The more folks who devoid wheat and gluten-based products that surface on this West Coast, the more wheat prices seem to rise. I have questions, I have stories, I even have first-hand experiences.The truth is that wheat in Canada is a heavily subsidized cash crop. We sell a vast portion of our wheat grain to the America’s in replacement of precious H2O, meanwhile the little creative entrepreneurs like us, running a small-scale handmade everything pie shop graciously swallow then gag on the cost of superior organic Canadian wheat. 


After 15 years of baking professionally and almost 29 years of baking in my mama’s kitchen (yes I started young) I have witnessed the rising cost of wheat flour skyrocket to almost unfathomable heights. Our little shop in Vancouver, sifts through thousands of pounds of organic wheat flour a year to make our simple BC celebrated fruit pies. With a little pat of butter and sugar we sell whole and sliced up pies to our favorite city. My talented sister Andrea and I opened up shop in December of 2012, only a few weeks before the Christmas holidays. In that time, we have grown elegantly towards supplying a handmade, locally supported, farmer induced sustainable product. 


We wake up in the morning, ride our bikes to the shop and begin our daily routine.

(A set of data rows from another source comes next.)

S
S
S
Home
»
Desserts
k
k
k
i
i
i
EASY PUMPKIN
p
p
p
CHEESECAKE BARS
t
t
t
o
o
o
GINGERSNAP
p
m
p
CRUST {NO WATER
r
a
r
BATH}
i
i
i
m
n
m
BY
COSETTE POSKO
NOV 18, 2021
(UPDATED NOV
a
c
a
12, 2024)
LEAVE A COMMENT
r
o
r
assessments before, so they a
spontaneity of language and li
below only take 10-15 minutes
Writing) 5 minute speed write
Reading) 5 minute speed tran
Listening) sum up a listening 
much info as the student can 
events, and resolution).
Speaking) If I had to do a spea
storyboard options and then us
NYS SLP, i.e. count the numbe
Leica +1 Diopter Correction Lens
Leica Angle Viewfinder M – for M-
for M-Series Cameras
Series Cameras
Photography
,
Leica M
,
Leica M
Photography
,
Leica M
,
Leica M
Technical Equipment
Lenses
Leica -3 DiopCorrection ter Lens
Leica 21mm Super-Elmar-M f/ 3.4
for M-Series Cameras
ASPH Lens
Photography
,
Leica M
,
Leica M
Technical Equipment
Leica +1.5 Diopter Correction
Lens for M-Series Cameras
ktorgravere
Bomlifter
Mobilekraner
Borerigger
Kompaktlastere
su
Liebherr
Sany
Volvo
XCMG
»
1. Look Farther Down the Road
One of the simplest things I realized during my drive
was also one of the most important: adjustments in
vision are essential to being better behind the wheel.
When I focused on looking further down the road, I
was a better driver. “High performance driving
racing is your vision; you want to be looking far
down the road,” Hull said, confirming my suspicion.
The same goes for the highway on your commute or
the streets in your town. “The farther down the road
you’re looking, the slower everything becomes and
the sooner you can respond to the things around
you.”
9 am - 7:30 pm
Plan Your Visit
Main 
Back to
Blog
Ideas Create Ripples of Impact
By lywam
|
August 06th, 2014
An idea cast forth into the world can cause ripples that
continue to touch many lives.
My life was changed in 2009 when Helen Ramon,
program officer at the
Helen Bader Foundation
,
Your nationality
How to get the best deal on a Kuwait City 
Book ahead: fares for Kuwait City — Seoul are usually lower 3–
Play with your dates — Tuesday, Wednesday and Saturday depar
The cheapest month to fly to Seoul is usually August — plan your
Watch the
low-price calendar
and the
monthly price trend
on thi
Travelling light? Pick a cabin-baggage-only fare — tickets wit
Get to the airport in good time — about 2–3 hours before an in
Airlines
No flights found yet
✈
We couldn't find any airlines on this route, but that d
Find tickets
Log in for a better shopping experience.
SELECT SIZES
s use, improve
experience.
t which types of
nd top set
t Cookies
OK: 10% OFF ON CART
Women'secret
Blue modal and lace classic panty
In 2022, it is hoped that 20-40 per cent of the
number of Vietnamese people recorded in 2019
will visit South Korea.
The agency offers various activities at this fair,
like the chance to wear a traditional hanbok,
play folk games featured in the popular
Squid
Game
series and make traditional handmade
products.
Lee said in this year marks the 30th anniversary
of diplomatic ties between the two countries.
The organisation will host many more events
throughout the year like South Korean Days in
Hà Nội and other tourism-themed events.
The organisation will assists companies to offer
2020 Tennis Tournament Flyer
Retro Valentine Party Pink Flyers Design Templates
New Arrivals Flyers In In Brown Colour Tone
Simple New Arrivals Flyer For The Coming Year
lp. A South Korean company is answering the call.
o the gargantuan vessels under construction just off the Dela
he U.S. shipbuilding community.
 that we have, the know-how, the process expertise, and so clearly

Firstly, turning on the ovens and with either flour from Anita’s or Roger’s, two local flour mills that make some of the worlds most flavorful unbleached, no vitamin or mineral enriched, non-chlorinated, organic freshly milled flour. We proceed to hand mix in the sweet butter, and take turns rolling out the dough as the other prepares the fillings, wether that means peeling Okanagan peaches, slicing perfectly tart apples, or picking through little blueberry gems. The pies are made fresh in the a.m. for our friends, neighbour and customer who stroll in through the day for a slice of pie and coffee. 

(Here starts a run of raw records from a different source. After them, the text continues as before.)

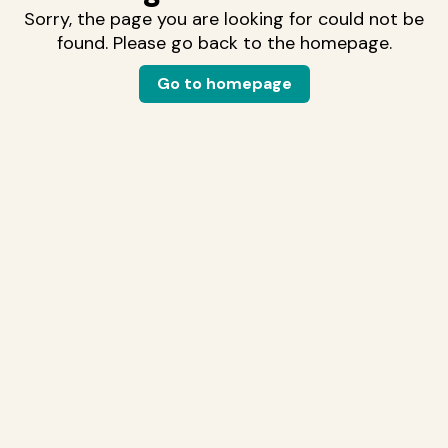
Sorry, the page you are looking for could not be
found. Please go back to the homepage.
Go to homepage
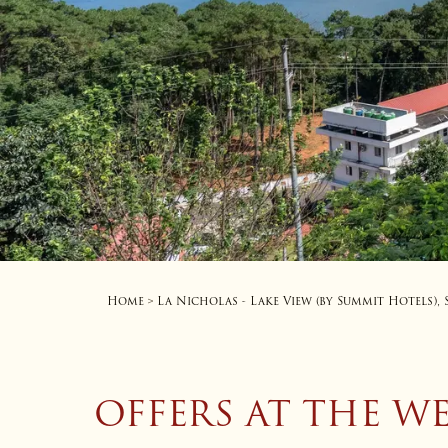
Home
La Nicholas - Lake View (by Summit Hotels),
>
OFFERS AT THE W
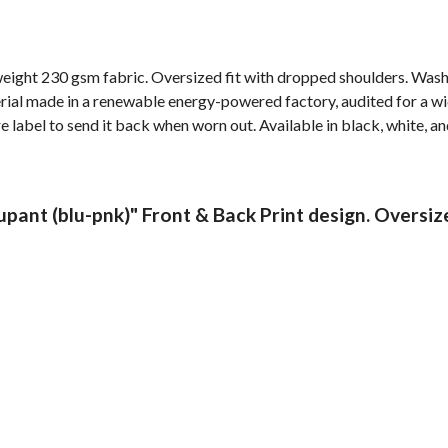
weight 230 gsm fabric. Oversized fit with dropped shoulders. Wash
al made in a renewable energy-powered factory, audited for a wide 
label to send it back when worn out. Available in black, white, an
pant (blu-pnk)" Front & Back Print design. Oversiz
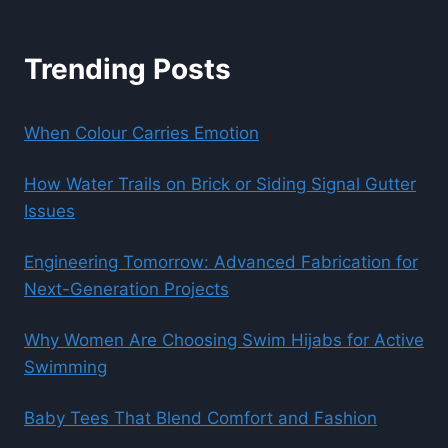
Trending Posts
When Colour Carries Emotion
How Water Trails on Brick or Siding Signal Gutter
Issues
Engineering Tomorrow: Advanced Fabrication for
Next-Generation Projects
Why Women Are Choosing Swim Hijabs for Active
Swimming
Baby Tees That Blend Comfort and Fashion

Our menu is simple, our shop is petit, and our philosophy is rich with stories of community. We navigate towards friendly farms just beyond the city landscape for our ingredients. Along the way chatting with like-minded individuals who get a strong sense of what the two sisters are up to in Chinatown. Without the preaching of local and organic, we support the little guys. With rising costs of fuel and scarcity of fresh water, high rent and taxes, we play in our pint-size kitchen with beautifully ripe picked bounty. What kind of farming is this, local, organic, biodynamic? We have learned that it goes beyond labels. The business model dives deeper into the social and agricultural economics of what it means to operate a small venture. I think the customer gets that.


Stepping back, my first experience with the rising cost of flour was when I was working at a little bakery in Ottawa and witnessed organic flour shooting up in price almost 300% over night. This was in the early 2000’s when, sugar was cheep, less folks knew what Wheat Bellies were and smoking was still cool in bars.  


The second experience was in ’08 while in University. I worked at a medium scale predominantly bread-focused bakery in Vancouver and witnessed the same pattern overnight. The difference was that in this round it was less personal, I was not working in a company with 5 people, like I was back in Ottawa, I was working in a company, with 100’s of others, in a much larger city. They even had an HR Department, and a sensible solution to the rising cost. The company decided to create loaves of bread at two thirds the weight and raise the retail cost by twenty five percent. This seemed to be a viable solution to a larger problem.


When you live in a really large country, it is difficult to imagine there ever being a shortage of water, clean soil, devastating crop loss, and particularly in this case a shortage of grain. We have basically dedicated 4 very large provinces towards growing wheat for god’s sakes, and almost one whole entire province,Manitoba, strictly to the task. 


I have always believed in Entrepreneurialism as a means of creating solutions to securing a stronger future. You are familiar with the saying, “Leave something your proud of, for your Children.” Well the longer I live, the more I become disenchanted with the belief that this will ever be viable in my own foreseeable future. When I was a child, as naive as I may have been, I wanted to ‘Change the World.’ I like many, had no idea what that really meant or how/where to start, but as a small child, I gave it a shot. I played, I made things, I read, I chatted with grown-ups and traveled the world, fell in love with food, art and design.


My home is Canada, it probably always will be. I love this place. British Columbia has boldly written ‘Best Place on Earth’ on our license plates - that must mean something. 


After a good friend’s most recent trip to France, and a few laughs, I learned that the bread-makers and patisseries in Paris boast, if not swear by, Manitoba Wheat, they have hilariously turned it into a exclusive brand, one that costs almost 3000% more a kilo there, than here. 


I am embracing the idea that chefs are activists whose job is to address the end result, in my case, pie. How can I not care about the beginning? The way we eat, how we think about food, and how food is actually intrinsically connected, is truthfully chaotic. Food is most often misunderstood, undervalued, and thrown away in the trash. The current farm-to-table style business model, I believe, is viable. Now the tricky bit is to take it further by maintaining quality and still support the little guys.